From b94b91e3eb17eec0400b799ca11f38384eb6a21b Mon Sep 17 00:00:00 2001
From: nychiang <sorakid507@gmail.com>
Date: Mon, 13 Mar 2023 16:00:58 -0700
Subject: [PATCH] cuda reduce kernel

---
 src/LinAlg/VectorCudaKernels.cu | 9 +++++----
 1 file changed, 5 insertions(+), 4 deletions(-)
diff --git a/src/LinAlg/VectorCudaKernels.cu b/src/LinAlg/VectorCudaKernels.cu
index 872a36667..4d6caea51 100644
--- a/src/LinAlg/VectorCudaKernels.cu
+++ b/src/LinAlg/VectorCudaKernels.cu
@@ -393,9 +393,9 @@ __global__ void add_linear_damping_term_cu(int n, double* data, const double* ix
 }
 
 /** @brief y[i] = 1.0 if x[i] is positive and id[i] = 1.0, otherwise y[i] = 0 */
-__global__ void is_posive_w_pattern_cu(int n, double* data, const double* vd, const double* id)
+__global__ void is_posive_w_pattern_cu(int n, int* data, const double* vd, const double* id)
 {
-  extern __shared__ float shared_sum[];
+  extern __shared__ int shared_sum[];
   const int num_threads = blockDim.x * gridDim.x;
   const int tid = blockIdx.x * blockDim.x + threadIdx.x;
   int sum = 0;
@@ -957,7 +957,7 @@ int is_posive_w_pattern_kernel(int n_local,
   cudaMemcpy(h_retval, d_retval, num_blocks*sizeof(int), cudaMemcpyDeviceToHost);
   
   int sum_result = 0;
-  for(int i=0;i<block_size;i++) {
+  for(int i=0;i<num_blocks;i++) {
     sum_result += h_retval[i];
   }
 
@@ -1242,9 +1242,10 @@ int all_positive_w_pattern_kernel(int n, const double* d1, const double* id)
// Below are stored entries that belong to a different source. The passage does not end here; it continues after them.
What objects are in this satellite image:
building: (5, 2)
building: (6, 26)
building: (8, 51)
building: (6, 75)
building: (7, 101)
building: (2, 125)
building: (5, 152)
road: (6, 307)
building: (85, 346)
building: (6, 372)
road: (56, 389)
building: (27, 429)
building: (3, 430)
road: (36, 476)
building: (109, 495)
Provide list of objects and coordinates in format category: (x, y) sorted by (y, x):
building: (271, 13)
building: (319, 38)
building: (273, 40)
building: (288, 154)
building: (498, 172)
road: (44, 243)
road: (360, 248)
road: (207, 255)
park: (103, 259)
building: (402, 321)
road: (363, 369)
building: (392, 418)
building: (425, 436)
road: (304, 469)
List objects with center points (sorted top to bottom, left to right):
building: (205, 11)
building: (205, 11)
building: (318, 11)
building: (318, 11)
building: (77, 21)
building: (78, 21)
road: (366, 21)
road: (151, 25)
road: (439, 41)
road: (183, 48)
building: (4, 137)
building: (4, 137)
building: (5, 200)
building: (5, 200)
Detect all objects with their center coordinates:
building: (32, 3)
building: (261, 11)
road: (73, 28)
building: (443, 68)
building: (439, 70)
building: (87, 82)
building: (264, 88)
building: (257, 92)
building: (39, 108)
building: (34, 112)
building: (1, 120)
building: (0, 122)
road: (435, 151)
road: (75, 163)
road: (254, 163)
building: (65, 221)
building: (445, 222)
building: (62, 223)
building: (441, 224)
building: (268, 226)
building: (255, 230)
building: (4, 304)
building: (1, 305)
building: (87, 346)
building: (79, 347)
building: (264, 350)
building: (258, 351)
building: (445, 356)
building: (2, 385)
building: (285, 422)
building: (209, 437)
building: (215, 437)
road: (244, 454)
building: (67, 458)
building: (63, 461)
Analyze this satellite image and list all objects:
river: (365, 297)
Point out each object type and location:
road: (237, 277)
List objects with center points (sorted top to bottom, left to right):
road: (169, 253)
   // TODO: how to avoid this temp vec?
 //  thrust::device_vector<double> v_temp(n);
 //  double* dv_ptr = thrust::raw_pointer_cast(v_temp.data());
+//  is_posive_w_pattern_kernel(n, dv_ptr, d1, id);
 //  return thrust::reduce(thrust::device, v_temp.begin(), v_temp.end(), (int)0, thrust::plus<int>());
 
-  int irev = hiop::cuda::is_posive_w_pattern_kernel(n, dv_ptr, d1, id);
+  int irev = hiop::cuda::is_posive_w_pattern_kernel(n, d1, id);
   return irev;
 }